§ Ausgewählter Auszug:

***

Es stellt sich die Frage, wie es zu solchen Missverständnissen kommen kann, zumal sie paradoxerweise gerade vor dem Hintergrund eines pädagogischen Wissens zu entstehen scheinen. Das, was ich mir redlich erworben habe, wird zum Hemmnis – wie kann das sein?

Ich muss hierbei an das Märchen von »Hans im Glück« denken, der an seinem über lange Jahre erarbeiteten Lohn in Form eines großen Goldklumpens je länger, desto schwerer zu tragen hat. Das Gold, das ihm überaus wertvoll war, behindert ihn auf seinem Weg. Hans behilft sich, indem er den Goldklumpen gegen etwas anderes tauscht, was er dann wiederum eintauscht, und so weiter und so fort. Hans bewältigt also seinen Weg, indem er sich nicht an das Erworbene klammert, obwohl jeder Tausch, den er eingeht, von außen betrachtet ein Verlustgeschäft ist. Er verwandelt es stattdessen je nach Situation oder dem, was ihm begegnet – so könnte man seine Tauschgeschäfte ja auch auffassen. Zu guter Letzt fällt ihm der Schleifstein, in dessen Gestalt sein Gold inzwischen daherkommt, in einen Brunnen, der im Märchen stets eine besondere Rolle spielt. Das mag bedeuten, dass Hans sich sein Erworbenes, das ja äußerlich immer weniger wurde, nun im tiefsten Innern gänzlich anverwandelt hat. Und dann gelangt er »leichten Schrittes«, wie es im Märchen heißt, an sein Ziel, nach Hause.

Im Werden bleiben

Dafür, dass pädagogisches Wissen nicht zum Hemmnis wird, mag also entscheidend sein, ob man es sich im Austausch mit der Wirklichkeit immer wieder anders aneignen, vertiefen und verinnerlichen kann oder ob man daran äußerlich und unverwandt, gar unwandelbar festhält. Mir kommt in diesem Zusammenhang ein Text von Martin Luther in den Sinn, der lautet: »Das Leben ist nicht ein Frommsein, sondern ein Frommwerden; nicht eine Gesundheit, sondern ein Gesundwerden; nicht ein Sein, sondern ein Werden …«

Will sagen: Wir sind auf dem Weg und noch nicht am Ziel. Oder vielleicht auch: Wir sollen uns als Werdende verstehen und nicht annehmen, wir »hätten’s schon ergriffen«, wie Paulus es formulierte. Von einer überaus erfahrenen Waldorfkindergärtnerin habe ich einmal den Satz gehört: »Die Waldorfpädagogik steht noch ganz am Anfang« – eine im ersten Moment geradezu irritierende Aussage angesichts der bald 100-jährigen Erfolgsgeschichte der Waldorfschulbewegung. Reichle bestätigt, dass es jedenfalls noch Spielraum gibt, wenn er feststellt: »Die Schüler der Kinder- und Jugendpsychiatrie konfrontieren uns mit dem noch nicht Erreichten.«

Kinder sind Werdende; in ihnen kommt die Zukunft auf uns zu. Wissen aber ist Gewordenes und entstammt insofern der Vergangenheit. Unter diesem Aspekt lässt sich noch einmal auf die Geschichte des Hans zurückgreifen: Der Weg, den er zurücklegen muss, korreliert ja mit dem Fortschreiten der Zeit. Auf dem Weg voranzukommen, mag also dafür stehen, jeweils auf der Höhe der Zeit zu sein. Das heißt, man müsste in Bewegung bleiben und sein Wissen immer wieder verwandeln und vertiefen, um mit den Kindern jeweils Schritt halten und ihnen gerecht werden zu können. Wenn man sich stattdessen auf das Erworbene zurückzieht, sozusagen auf seinem Stand bleibt, muss geradezu eine Diskrepanz, ein Missverhältnis entstehen, dem die besagten Missverständnisse entspringen mögen.

***

§ Aufgabenstellung:
1. Wohin gelangt Hans laut dem Textauszug am Ende „leichten Schrittes“?
2. Gib aus dem Textauszug den Abschnitt von „Kinder sind Werdende;“ bis „Missverständnisse entspringen mögen.“ noch einmal wieder und tausche dabei „Diskrepanz“ gegen „Kluft“ aus.
3. Fasse den Textauszug in zwei Sätzen zusammen.
Stütze dich dabei allein auf den Textauszug.

Gespeicherte Datensätze:
***

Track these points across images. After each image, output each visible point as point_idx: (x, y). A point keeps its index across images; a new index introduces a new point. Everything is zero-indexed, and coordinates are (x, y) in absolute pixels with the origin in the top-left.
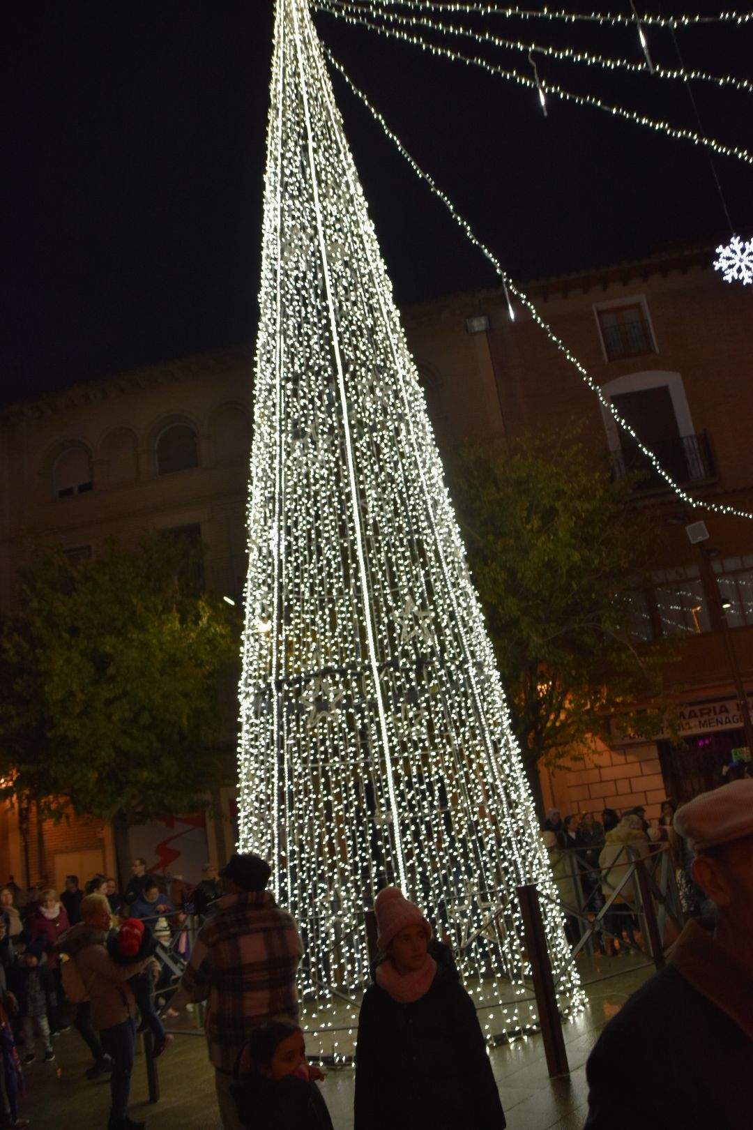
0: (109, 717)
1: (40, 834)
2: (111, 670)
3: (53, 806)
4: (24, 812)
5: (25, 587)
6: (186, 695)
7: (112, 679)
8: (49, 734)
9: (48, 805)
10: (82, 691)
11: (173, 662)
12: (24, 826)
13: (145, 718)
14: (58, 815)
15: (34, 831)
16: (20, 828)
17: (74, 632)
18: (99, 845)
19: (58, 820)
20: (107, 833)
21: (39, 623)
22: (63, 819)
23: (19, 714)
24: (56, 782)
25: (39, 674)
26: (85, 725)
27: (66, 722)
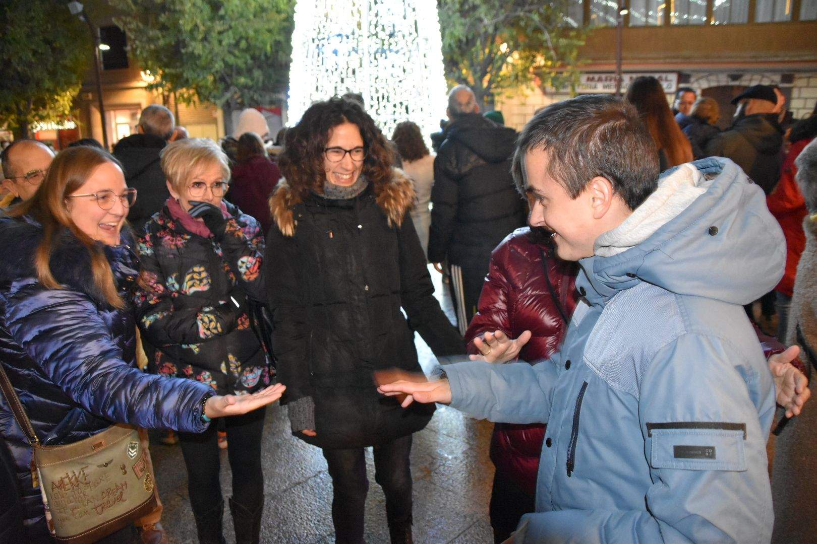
0: (220, 42)
2: (222, 12)
3: (186, 96)
6: (270, 31)
7: (222, 18)
8: (183, 51)
9: (182, 95)
10: (203, 25)
11: (263, 9)
13: (243, 44)
14: (188, 101)
18: (214, 121)
19: (188, 104)
20: (219, 114)
22: (192, 104)
23: (164, 37)
24: (187, 80)
25: (175, 11)
26: (205, 46)
27: (193, 44)
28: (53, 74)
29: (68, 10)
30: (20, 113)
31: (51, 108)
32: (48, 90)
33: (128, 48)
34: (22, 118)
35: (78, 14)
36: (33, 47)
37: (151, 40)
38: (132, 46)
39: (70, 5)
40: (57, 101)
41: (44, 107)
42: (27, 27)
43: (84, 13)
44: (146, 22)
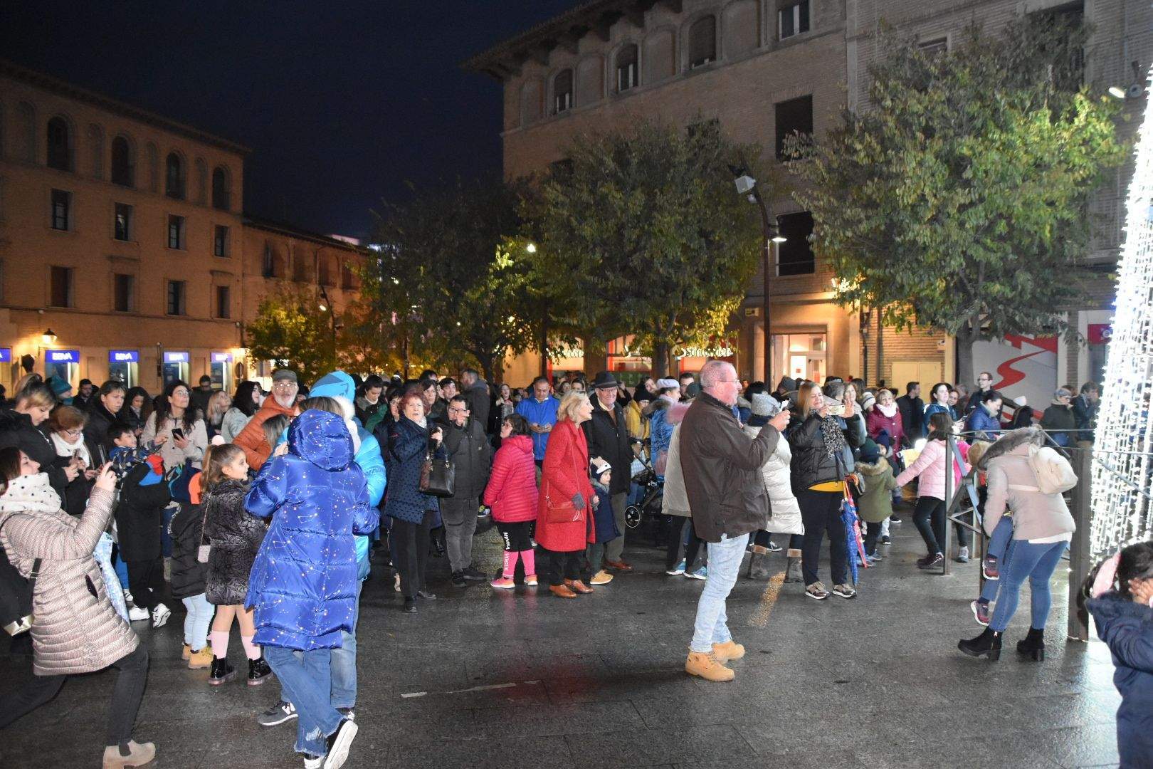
0: (962, 225)
1: (880, 341)
2: (968, 174)
3: (897, 313)
4: (865, 317)
5: (878, 84)
6: (1051, 204)
7: (967, 184)
8: (898, 239)
9: (890, 312)
10: (935, 196)
11: (1039, 165)
12: (865, 330)
13: (1002, 227)
14: (900, 322)
15: (874, 337)
16: (861, 332)
17: (929, 132)
18: (940, 356)
19: (900, 327)
20: (948, 345)
21: (891, 122)
22: (905, 327)
23: (868, 218)
24: (902, 287)
25: (890, 176)
26: (935, 231)
27: (917, 227)
28: (705, 279)
29: (734, 189)
30: (658, 332)
31: (700, 327)
32: (698, 301)
33: (813, 237)
34: (661, 339)
35: (748, 193)
36: (684, 241)
37: (848, 223)
38: (818, 233)
39: (738, 181)
40: (709, 317)
41: (692, 326)
42: (680, 214)
43: (754, 191)
44: (841, 198)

***

§ Nummerierte Antworten:
1. An sein Ziel, nach Hause.

2.
Kinder sind Werdende; in ihnen kommt die Zukunft auf uns zu. Wissen aber ist Gewordenes und entstammt insofern der Vergangenheit. Unter diesem Aspekt lässt sich noch einmal auf die Geschichte des Hans zurückgreifen: Der Weg, den er zurücklegen muss, korreliert ja mit dem Fortschreiten der Zeit. Auf dem Weg voranzukommen, mag also dafür stehen, jeweils auf der Höhe der Zeit zu sein. Das heißt, man müsste in Bewegung bleiben und sein Wissen immer wieder verwandeln und vertiefen, um mit den Kindern jeweils Schritt halten und ihnen gerecht werden zu können. Wenn man sich stattdessen auf das Erworbene zurückzieht, sozusagen auf seinem Stand bleibt, muss geradezu eine Kluft, ein Missverhältnis entstehen, dem die besagten Missverständnisse entspringen mögen.

3. Der Textauszug zieht das Märchen „Hans im Glück“ heran: Hans tauscht seinen schweren Goldklumpen immer wieder ein und gelangt schließlich leichten Schrittes nach Hause. Damit pädagogisches Wissen nicht zum Hemmnis wird, soll man es im Austausch mit der Wirklichkeit immer wieder verwandeln und vertiefen, statt daran festzuhalten, denn Kinder sind Werdende, während Wissen der Vergangenheit entstammt.